Autonomous Computer Vision Development with Agentic AI
This work addresses the problem of reducing manual effort for data scientists in developing computer vision applications, though it is incremental as it builds on existing tools like SimpleMind and LLMs.
The paper tackled automating computer vision system development by using an Agentic AI to interpret a natural language prompt and autonomously configure, train, and test a system for segmenting lungs, heart, and ribs in chest x-rays, achieving mean dice scores of 0.96, 0.82, and 0.83 respectively on 50 images.

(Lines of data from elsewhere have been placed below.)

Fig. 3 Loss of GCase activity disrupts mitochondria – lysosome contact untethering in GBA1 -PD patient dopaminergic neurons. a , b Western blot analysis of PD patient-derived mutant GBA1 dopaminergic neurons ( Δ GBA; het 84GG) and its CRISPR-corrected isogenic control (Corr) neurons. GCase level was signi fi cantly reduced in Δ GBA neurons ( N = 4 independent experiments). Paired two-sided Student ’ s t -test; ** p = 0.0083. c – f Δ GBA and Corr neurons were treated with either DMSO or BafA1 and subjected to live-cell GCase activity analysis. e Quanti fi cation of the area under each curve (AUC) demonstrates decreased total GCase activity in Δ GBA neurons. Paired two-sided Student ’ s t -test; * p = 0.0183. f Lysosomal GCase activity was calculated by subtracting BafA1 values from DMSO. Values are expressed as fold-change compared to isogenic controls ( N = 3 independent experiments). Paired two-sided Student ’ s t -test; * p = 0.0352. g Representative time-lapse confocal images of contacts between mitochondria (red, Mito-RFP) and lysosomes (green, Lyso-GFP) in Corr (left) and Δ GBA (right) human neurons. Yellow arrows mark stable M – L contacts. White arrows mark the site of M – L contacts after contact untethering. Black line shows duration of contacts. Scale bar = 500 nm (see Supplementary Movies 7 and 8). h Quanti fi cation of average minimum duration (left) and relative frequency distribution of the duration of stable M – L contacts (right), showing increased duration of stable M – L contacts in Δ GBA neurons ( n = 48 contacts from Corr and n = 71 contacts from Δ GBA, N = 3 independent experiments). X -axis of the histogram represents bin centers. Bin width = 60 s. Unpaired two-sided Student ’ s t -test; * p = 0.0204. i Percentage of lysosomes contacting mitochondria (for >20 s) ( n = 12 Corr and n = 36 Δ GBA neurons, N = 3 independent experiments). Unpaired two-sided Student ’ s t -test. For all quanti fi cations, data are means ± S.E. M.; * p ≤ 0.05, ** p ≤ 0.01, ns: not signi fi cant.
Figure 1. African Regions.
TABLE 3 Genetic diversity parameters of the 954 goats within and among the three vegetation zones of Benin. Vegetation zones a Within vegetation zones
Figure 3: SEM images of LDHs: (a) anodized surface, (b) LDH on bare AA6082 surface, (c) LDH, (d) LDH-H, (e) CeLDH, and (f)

Agentic Artificial Intelligence (AI) systems leveraging Large Language Models (LLMs) exhibit significant potential for complex reasoning, planning, and tool utilization. We demonstrate that a specialized computer vision system can be built autonomously from a natural language prompt using Agentic AI methods. This involved extending SimpleMind (SM), an open-source Cognitive AI environment with configurable tools for medical image analysis, with an LLM-based agent, implemented using OpenManus, to automate the planning (tool configuration) for a particular computer vision task. We provide a proof-of-concept demonstration that an agentic system can interpret a computer vision task prompt, plan a corresponding SimpleMind workflow by decomposing the task and configuring appropriate tools. From the user input prompt, "provide sm (SimpleMind) config for lungs, heart, and ribs segmentation for cxr (chest x-ray)"), the agent LLM was able to generate the plan (tool configuration file in YAML format), and execute SM-Learn (training) and SM-Think (inference) scripts autonomously. The computer vision agent automatically configured, trained, and tested itself on 50 chest x-ray images, achieving mean dice scores of 0.96, 0.82, 0.83, for lungs, heart, and ribs, respectively. This work shows the potential for autonomous planning and tool configuration that has traditionally been performed by a data scientist in the development of computer vision applications.